(Beginning of DATASET EXCERPTS)

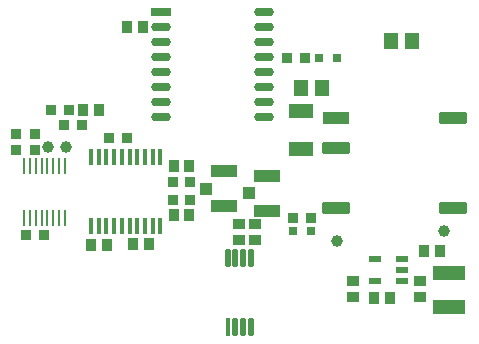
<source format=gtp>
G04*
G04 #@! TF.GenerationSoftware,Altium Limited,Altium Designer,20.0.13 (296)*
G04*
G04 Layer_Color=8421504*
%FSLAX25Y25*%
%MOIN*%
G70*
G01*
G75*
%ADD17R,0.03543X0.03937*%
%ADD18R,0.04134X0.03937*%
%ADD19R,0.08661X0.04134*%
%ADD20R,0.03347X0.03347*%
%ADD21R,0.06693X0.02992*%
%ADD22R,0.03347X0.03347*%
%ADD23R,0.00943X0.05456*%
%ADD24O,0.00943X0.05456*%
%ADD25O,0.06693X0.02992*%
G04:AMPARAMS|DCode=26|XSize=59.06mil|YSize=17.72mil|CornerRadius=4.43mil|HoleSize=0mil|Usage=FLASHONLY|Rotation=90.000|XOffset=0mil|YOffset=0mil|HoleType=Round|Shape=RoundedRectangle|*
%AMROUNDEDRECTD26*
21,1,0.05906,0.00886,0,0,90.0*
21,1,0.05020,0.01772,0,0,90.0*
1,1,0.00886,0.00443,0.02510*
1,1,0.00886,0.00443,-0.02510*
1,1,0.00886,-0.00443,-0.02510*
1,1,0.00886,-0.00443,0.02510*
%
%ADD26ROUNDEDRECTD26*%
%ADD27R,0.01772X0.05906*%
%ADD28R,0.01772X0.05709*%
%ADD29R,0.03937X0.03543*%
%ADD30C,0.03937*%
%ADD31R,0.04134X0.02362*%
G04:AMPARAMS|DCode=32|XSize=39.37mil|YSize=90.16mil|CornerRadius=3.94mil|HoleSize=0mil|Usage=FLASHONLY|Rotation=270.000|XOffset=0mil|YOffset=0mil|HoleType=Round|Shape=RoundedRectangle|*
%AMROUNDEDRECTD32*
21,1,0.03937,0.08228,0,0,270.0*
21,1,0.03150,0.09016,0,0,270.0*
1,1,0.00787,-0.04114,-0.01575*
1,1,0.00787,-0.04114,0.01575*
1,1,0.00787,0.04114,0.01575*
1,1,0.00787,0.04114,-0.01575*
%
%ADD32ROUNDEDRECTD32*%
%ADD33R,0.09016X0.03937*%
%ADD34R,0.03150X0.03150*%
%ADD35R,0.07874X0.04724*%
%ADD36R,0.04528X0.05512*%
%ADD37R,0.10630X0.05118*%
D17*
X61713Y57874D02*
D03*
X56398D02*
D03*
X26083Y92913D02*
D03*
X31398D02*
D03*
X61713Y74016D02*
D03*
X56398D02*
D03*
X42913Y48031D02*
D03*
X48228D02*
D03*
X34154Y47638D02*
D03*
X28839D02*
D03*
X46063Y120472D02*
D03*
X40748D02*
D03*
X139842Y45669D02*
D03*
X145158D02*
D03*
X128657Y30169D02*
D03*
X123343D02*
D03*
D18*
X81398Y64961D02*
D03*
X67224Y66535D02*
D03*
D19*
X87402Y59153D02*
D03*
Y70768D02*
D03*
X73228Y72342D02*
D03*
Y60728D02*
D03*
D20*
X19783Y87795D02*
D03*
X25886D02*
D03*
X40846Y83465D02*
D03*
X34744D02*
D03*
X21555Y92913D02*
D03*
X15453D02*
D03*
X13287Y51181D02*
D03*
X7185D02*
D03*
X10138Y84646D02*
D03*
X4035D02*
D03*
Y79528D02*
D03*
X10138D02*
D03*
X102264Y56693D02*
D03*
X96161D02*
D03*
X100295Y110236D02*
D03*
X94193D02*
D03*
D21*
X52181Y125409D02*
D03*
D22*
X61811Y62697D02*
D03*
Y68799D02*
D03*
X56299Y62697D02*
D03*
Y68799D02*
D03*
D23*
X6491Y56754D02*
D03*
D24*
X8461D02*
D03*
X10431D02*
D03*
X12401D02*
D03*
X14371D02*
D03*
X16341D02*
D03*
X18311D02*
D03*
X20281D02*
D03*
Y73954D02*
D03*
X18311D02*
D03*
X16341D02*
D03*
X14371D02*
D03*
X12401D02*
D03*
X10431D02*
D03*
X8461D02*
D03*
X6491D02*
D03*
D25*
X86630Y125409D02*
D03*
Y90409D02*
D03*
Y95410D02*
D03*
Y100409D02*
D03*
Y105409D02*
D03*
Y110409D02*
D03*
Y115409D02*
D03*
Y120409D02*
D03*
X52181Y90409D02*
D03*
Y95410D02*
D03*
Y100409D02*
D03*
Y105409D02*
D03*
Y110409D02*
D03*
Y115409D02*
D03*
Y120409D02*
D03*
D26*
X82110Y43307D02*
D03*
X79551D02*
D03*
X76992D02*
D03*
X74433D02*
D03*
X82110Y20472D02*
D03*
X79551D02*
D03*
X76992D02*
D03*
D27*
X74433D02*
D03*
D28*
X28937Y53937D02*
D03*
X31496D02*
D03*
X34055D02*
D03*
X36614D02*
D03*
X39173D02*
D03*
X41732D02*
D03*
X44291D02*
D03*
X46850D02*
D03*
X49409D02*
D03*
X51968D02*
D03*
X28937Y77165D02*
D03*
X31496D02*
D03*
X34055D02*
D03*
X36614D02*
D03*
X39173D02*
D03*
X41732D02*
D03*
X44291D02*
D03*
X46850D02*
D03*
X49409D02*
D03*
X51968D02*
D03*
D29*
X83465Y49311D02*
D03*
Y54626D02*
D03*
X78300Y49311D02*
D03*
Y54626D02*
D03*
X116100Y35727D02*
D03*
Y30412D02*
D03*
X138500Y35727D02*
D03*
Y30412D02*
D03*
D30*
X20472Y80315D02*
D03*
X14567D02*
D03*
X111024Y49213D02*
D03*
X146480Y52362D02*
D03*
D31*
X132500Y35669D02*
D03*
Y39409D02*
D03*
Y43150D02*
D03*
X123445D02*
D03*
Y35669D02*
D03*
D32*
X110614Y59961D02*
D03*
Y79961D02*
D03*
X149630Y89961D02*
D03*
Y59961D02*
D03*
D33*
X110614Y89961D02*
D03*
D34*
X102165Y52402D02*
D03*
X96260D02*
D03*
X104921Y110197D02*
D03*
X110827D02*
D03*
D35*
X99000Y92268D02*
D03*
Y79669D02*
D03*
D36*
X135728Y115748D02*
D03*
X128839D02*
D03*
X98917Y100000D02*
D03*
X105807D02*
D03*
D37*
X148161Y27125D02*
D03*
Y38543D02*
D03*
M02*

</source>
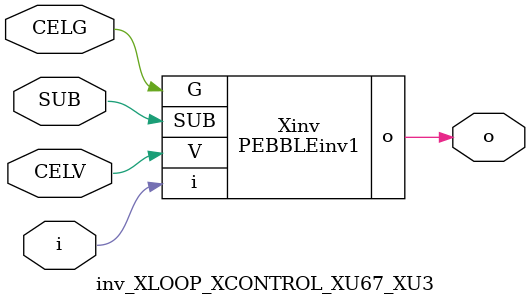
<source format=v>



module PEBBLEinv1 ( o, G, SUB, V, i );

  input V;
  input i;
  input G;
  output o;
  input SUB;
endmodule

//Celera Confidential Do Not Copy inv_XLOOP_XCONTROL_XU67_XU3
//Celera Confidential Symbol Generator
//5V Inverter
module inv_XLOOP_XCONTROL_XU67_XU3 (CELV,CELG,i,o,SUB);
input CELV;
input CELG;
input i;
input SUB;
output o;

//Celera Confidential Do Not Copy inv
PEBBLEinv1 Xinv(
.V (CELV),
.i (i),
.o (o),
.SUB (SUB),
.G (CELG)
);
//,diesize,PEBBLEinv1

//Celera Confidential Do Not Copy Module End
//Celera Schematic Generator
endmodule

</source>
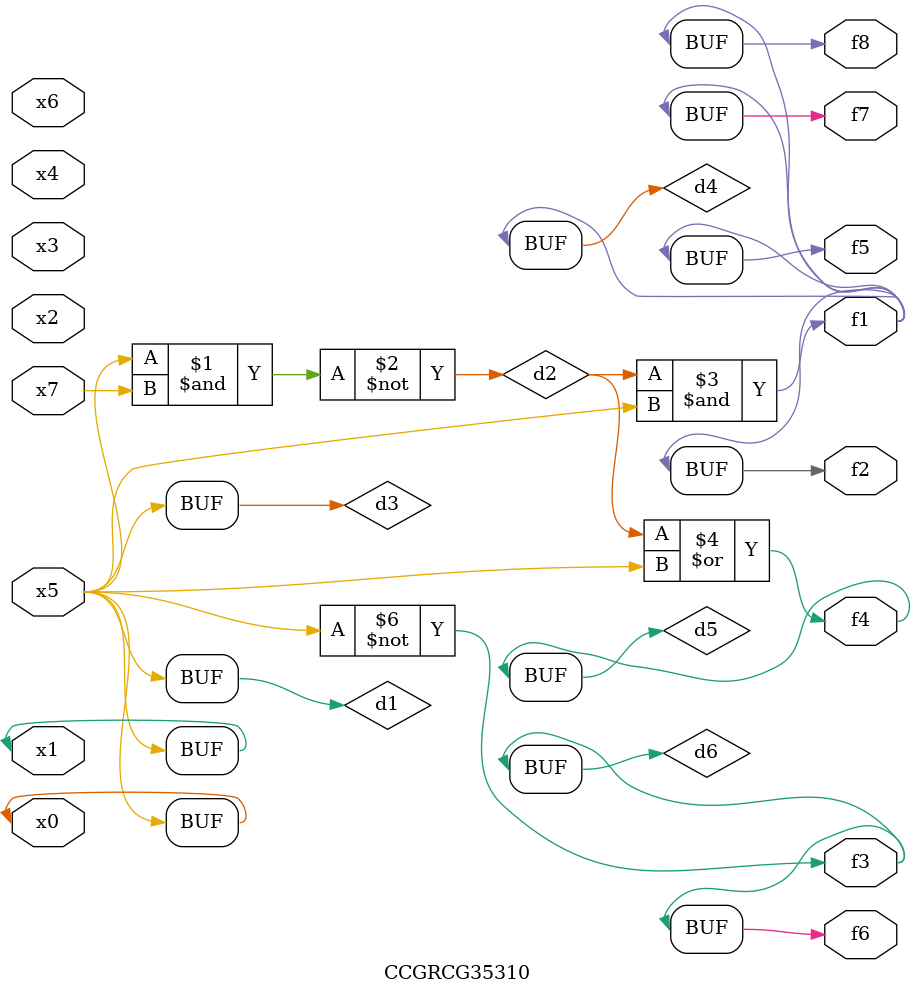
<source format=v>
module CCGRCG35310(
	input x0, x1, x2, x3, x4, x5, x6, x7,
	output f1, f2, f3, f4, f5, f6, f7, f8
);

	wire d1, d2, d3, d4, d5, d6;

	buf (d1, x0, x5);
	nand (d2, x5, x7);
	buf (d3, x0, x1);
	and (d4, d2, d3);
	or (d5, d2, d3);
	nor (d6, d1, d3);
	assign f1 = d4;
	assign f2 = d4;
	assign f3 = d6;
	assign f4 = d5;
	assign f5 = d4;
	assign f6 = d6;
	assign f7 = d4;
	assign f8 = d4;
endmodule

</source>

(End of DATASET EXCERPTS)

■ REQUEST ■
Show every line of the data in which the word "CELG" appears.

■ TASK RESPONSE ■
module inv_XLOOP_XCONTROL_XU67_XU3 (CELV,CELG,i,o,SUB);
input CELG;
.G (CELG)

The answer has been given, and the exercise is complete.